The $10,000 grant was awarded to [a] team of North-light Theatre, the Skokie Public Library and the Illinois Holocaust Museum and Education Center for a program in which Skokie teens will adapt and perform a play addressing the need to combat racial profiling and prejudice with increased empathy, knowledge and understanding.
Skokie Public Library young adult librarian Jarrett Dapier said the project could not be done without the support of the foundation. Dapier and Northlight Theatre teaching artist Dominique Chestand will adapt “Martin Rising: Requiem For a King,” the story of civil rights leader Dr.

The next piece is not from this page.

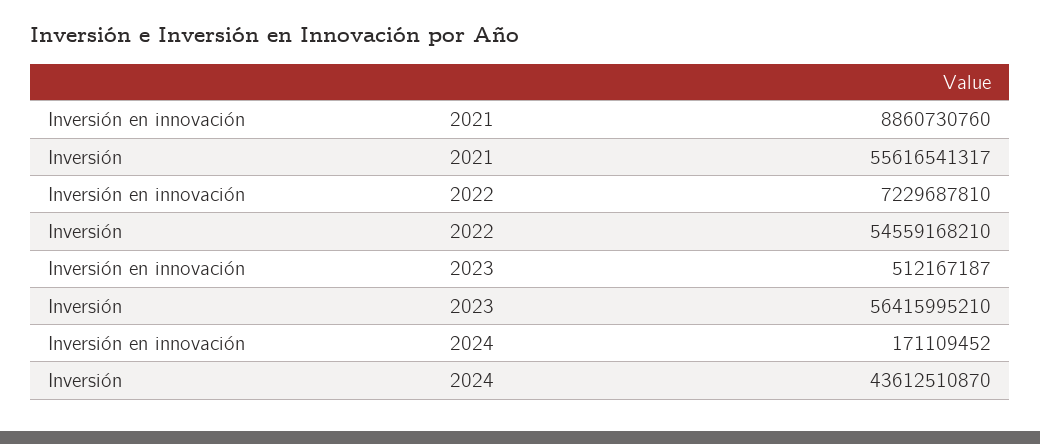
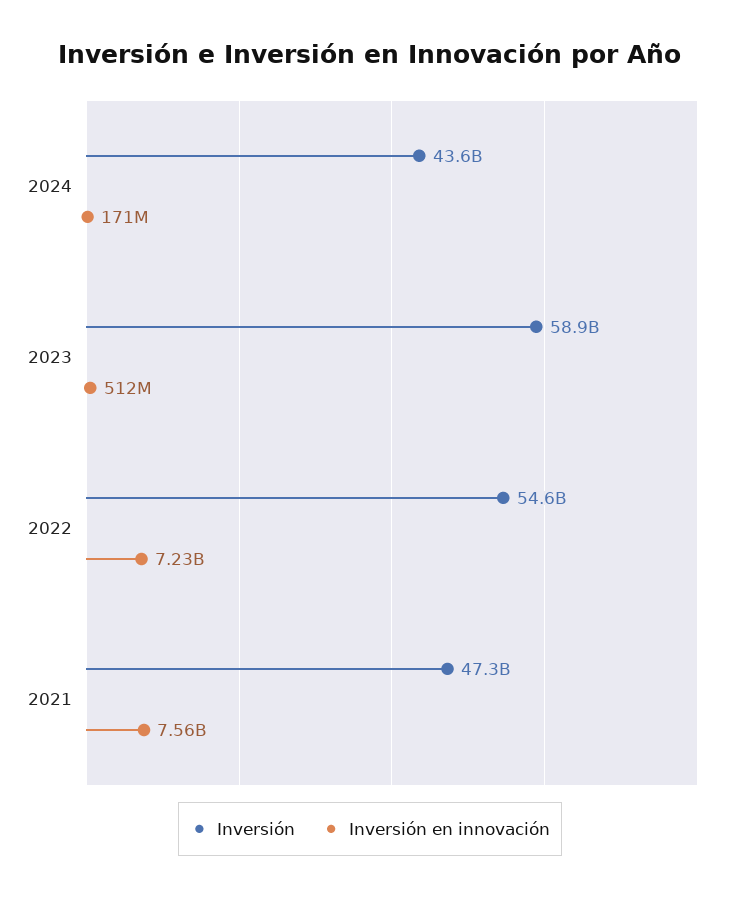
Inversión en innovación, 2021: 8860730760 -> 7560000000
Inversión, 2021: 55616541317 -> 47300000000
Inversión, 2023: 56415995210 -> 58900000000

Martin Luther King Jr.’s last days, which is written in verse, he said.
Performances will take place at the library as well as two performances at the Holocaust museum early next year, he said.
The book’s author Andrea Davis Pinkney will also appear after some of the performances, according to foundation officials.
“It’s really a story about the end of King’s life but it goes beyond that,” Dapier said. “What we’re very excited to bring to not just the community here but the students and children is the…fact that Martin Luther King sacrificed his life for his principles and that those principles extended beyond racial justice to workers’ rights and the war in Vietnam. The book really covers a lot.”
A $5,000 grant was awarded to partners Metropolitan Family Services and the Skokie Coalition to End Abuse and Neglect of Adults with Disabilities.
The funds will be used to continue a program focusing on significantly increasing the rate of reporting of abuse and neglect of adults with disabilities and preventing abuse in the first place, foundation officials said.
A number of social service organizations are behind the grant, said Jamie Farrell of Metropolitan Family Services.
A $5,000 grant was awarded to YMCA Evanston/North Shore and the village of Skokie’s Human Services department for a young men’s engagement project connecting the Skokie Police Department and Youth Outreach Program for intervention and support to you men ages 12 to 18.
“These are young men that maybe have been taken in for disorderly conduct or other things but are not in need of mental health services,” said Skokie Human Services Director Beth Lindley.
The males are offered six weeks of education through support and discussion groups “to build healthy relationships” between each other and with the family and community, she said.
The final $5,000 grant was awarded to Turning Point Behavioral Health Care Center and CARE to provide interactive programs for Tuning Point clients as well as providing CARE with a new source of volunteer assistance.
Carolyn Anthony, vice chair of the Skokie Community Foundation and former Skokie Public Library director, said the grant recipients represent a wide range of needs in Skokie.
“It’s every kind of institution,” she said about those receiving grants. “I think this says a lot about what the Skokie Community Foundation is. We don’t have a particular niche…our focus is on whatever is good for the community in Skokie.”